TASK: Copy out every line of the listing below word for word, leaving out the pictures.

Segment Start: DATA EXCERPTS

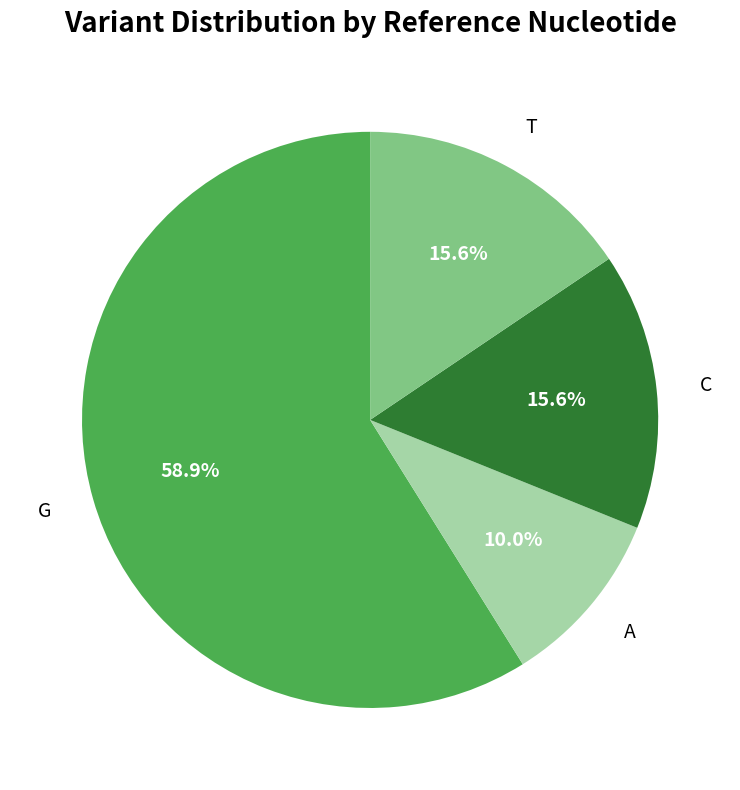

Count the number of slices in the pie.

4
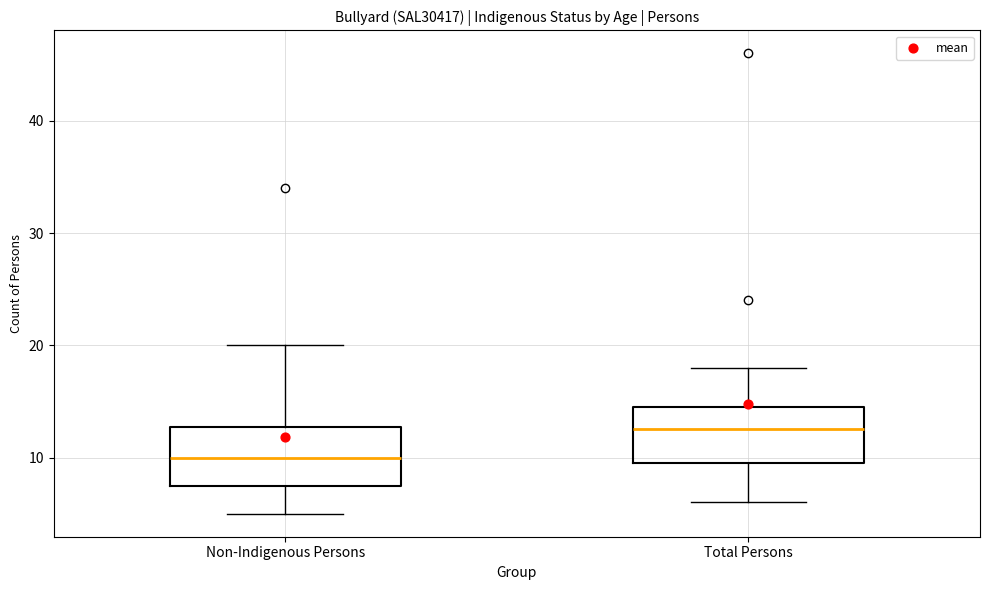

Which box's median line is the lowest?

Non-Indigenous Persons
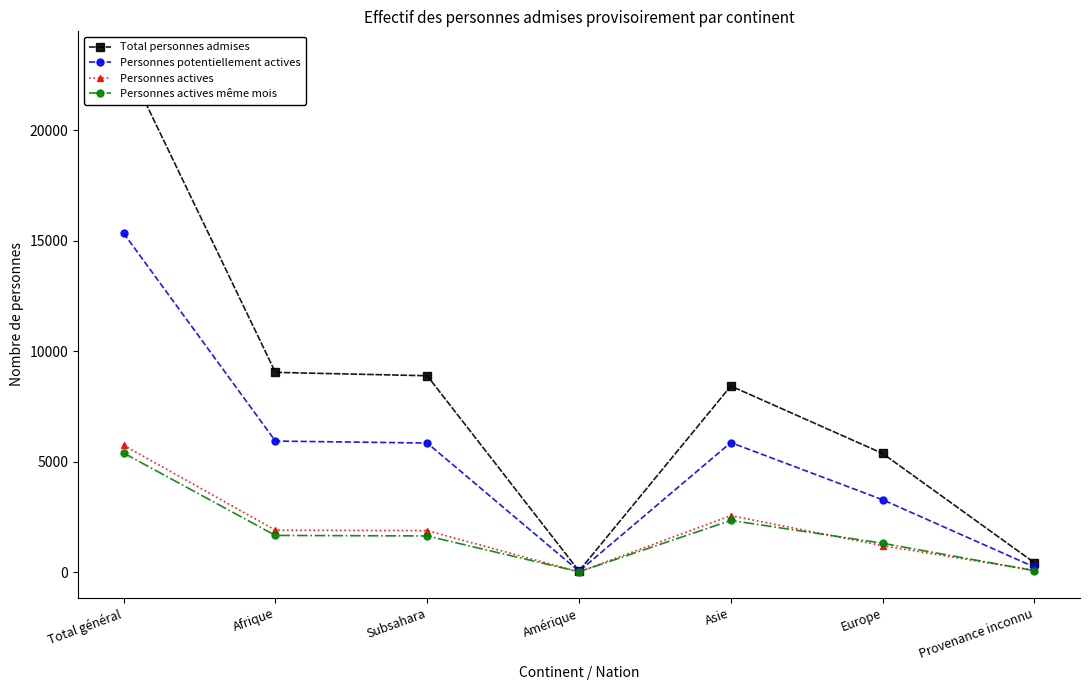

How many lines are shown in the chart?

4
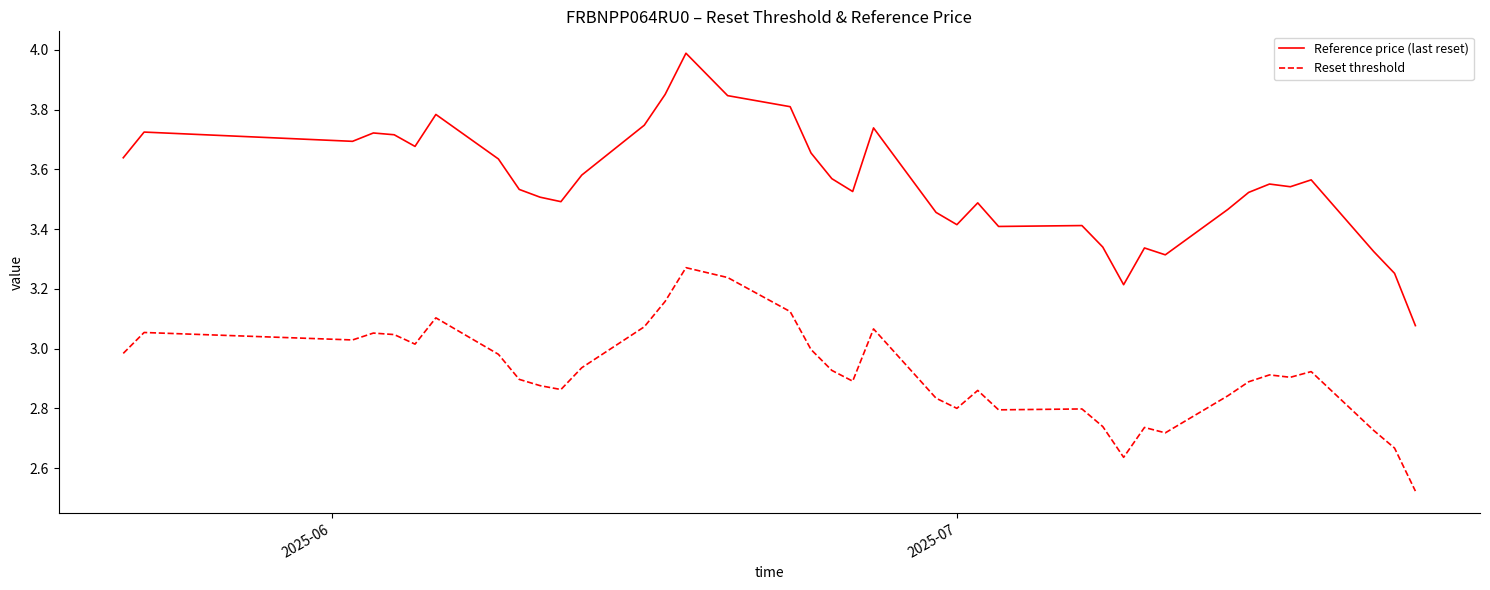

In Reference price (last reset), how many points are higher than both neighbors (excluding endpoints)?

9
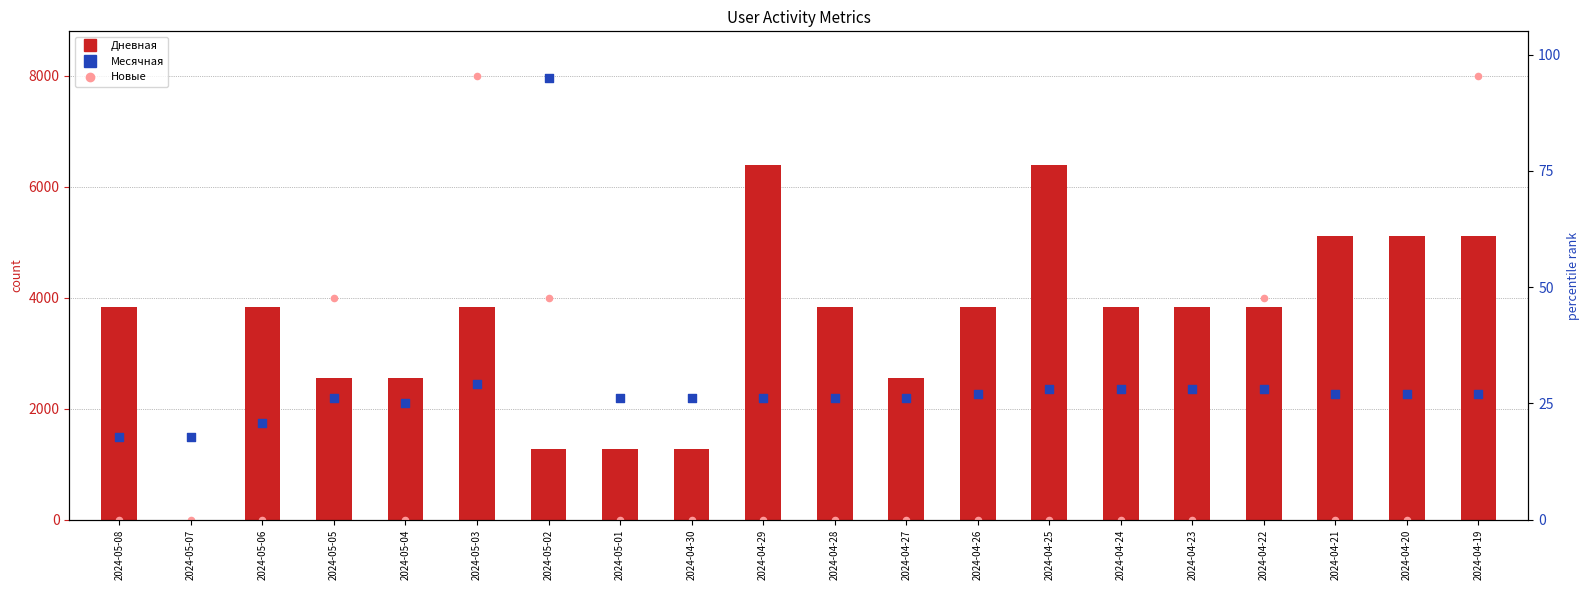

What is the total value across all series at 2024-04-29?

6426.1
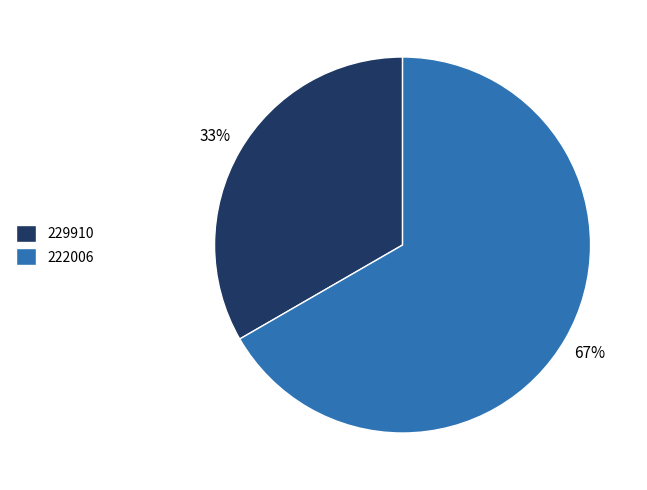

To the nearest percent, what is the combined percentage of 229910 and 222006?

100%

Segment End: DATA EXCERPTS

EXERCISE RESULT:
Count the number of slices in the pie.

4

Which box's median line is the lowest?

Non-Indigenous Persons

How many lines are shown in the chart?

4

In Reference price (last reset), how many points are higher than both neighbors (excluding endpoints)?

9

What is the total value across all series at 2024-04-29?

6426.1

To the nearest percent, what is the combined percentage of 229910 and 222006?

100%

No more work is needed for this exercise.